The task → Could you reproduce every entry as it stands, leaving the pictures behind?

Data section →

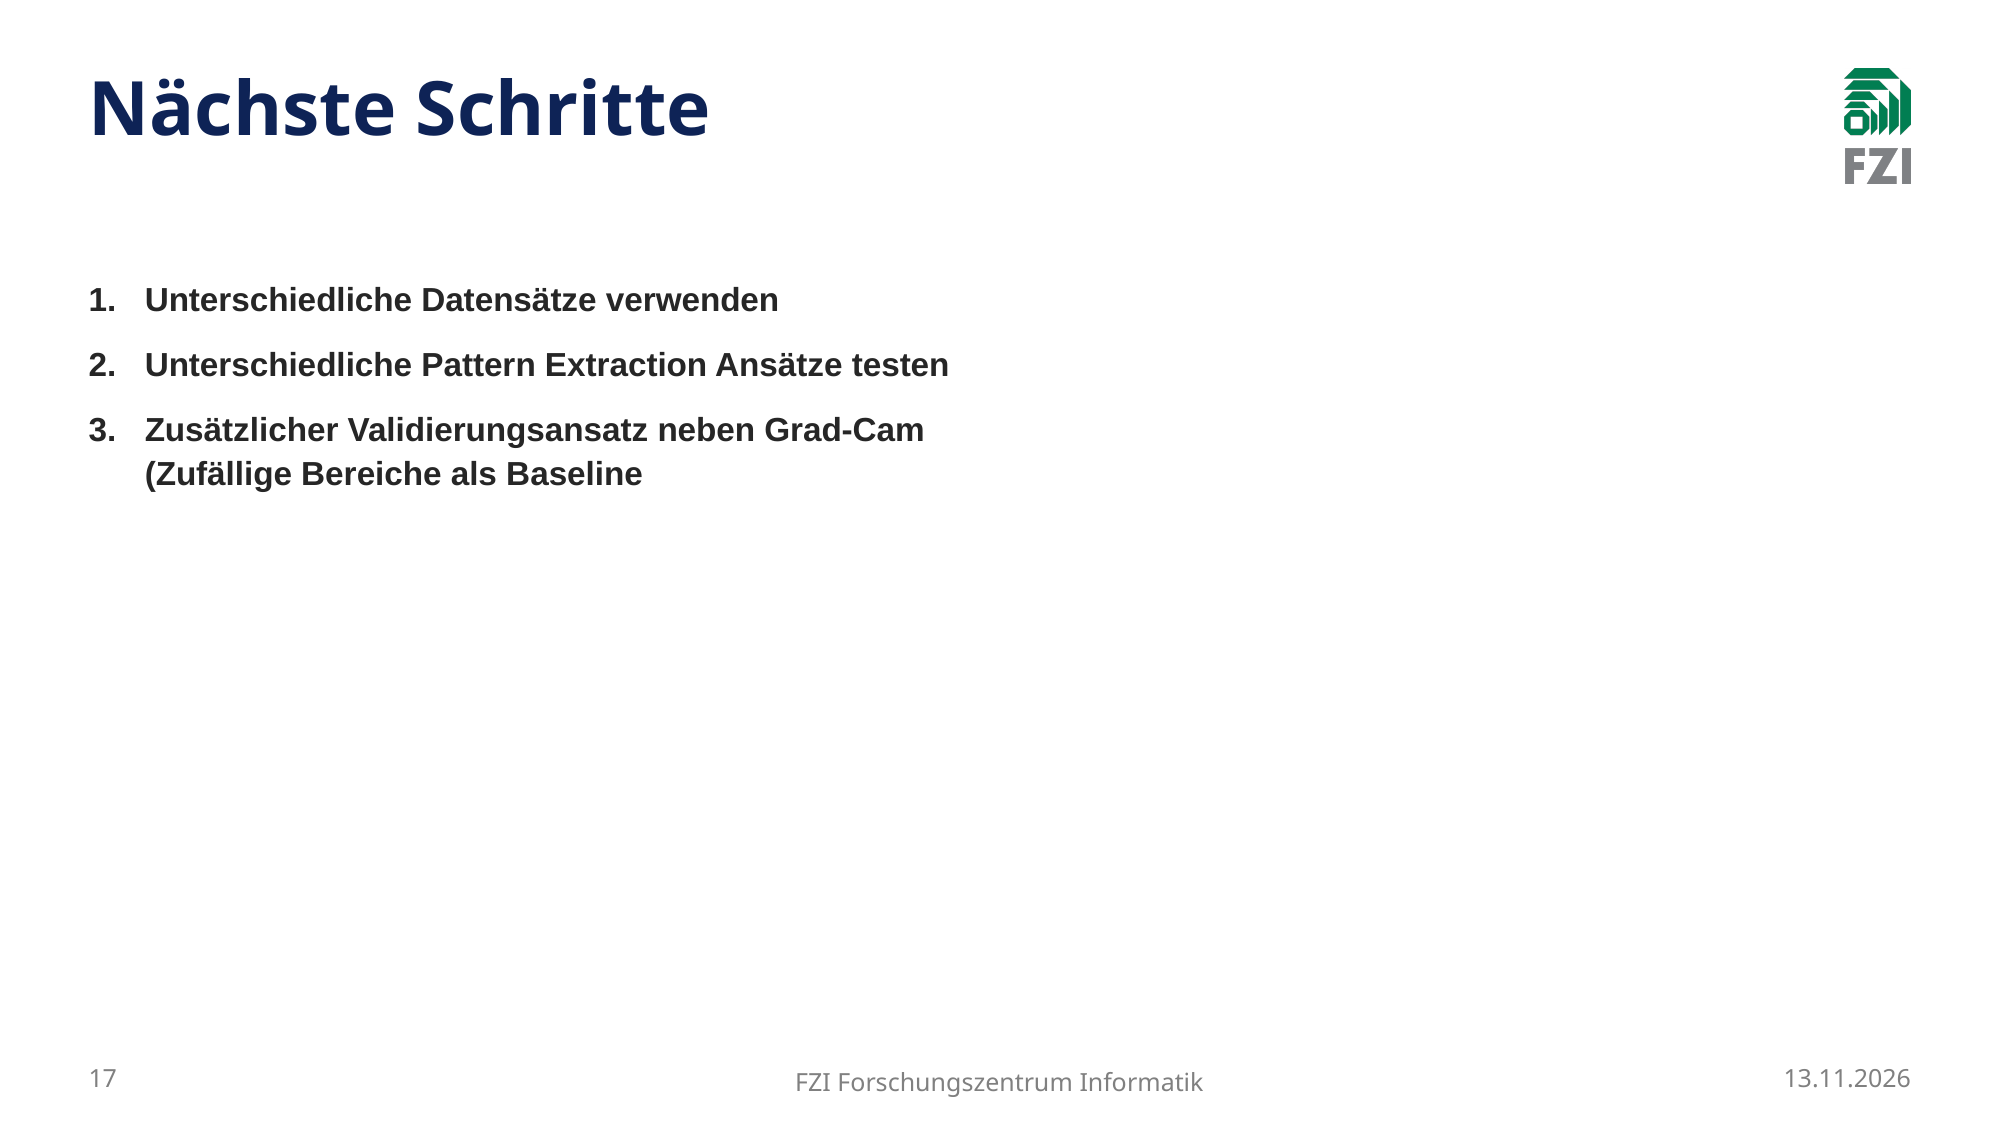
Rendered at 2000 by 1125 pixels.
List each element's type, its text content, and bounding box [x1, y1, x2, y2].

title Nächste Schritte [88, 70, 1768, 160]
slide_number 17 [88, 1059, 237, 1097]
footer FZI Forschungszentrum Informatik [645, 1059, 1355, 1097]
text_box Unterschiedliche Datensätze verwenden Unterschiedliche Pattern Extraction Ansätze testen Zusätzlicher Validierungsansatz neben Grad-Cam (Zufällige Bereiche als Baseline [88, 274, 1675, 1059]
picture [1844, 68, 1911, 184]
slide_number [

Answer below →
Rendered at 2000 by 1125 pixels.
List each element's type, its text content, and bounding box [x1, y1, x2, y2].

title Nächste Schritte [88, 70, 1768, 160]
slide_number 17 [88, 1059, 237, 1097]
footer FZI Forschungszentrum Informatik [645, 1059, 1355, 1097]
text_box Unterschiedliche Datensätze verwenden Unterschiedliche Pattern Extraction Ansätze testen Zusätzlicher Validierungsansatz neben Grad-Cam (Zufällige Bereiche als Baseline [88, 274, 1675, 1059]
picture [1844, 68, 1911, 184]
slide_number [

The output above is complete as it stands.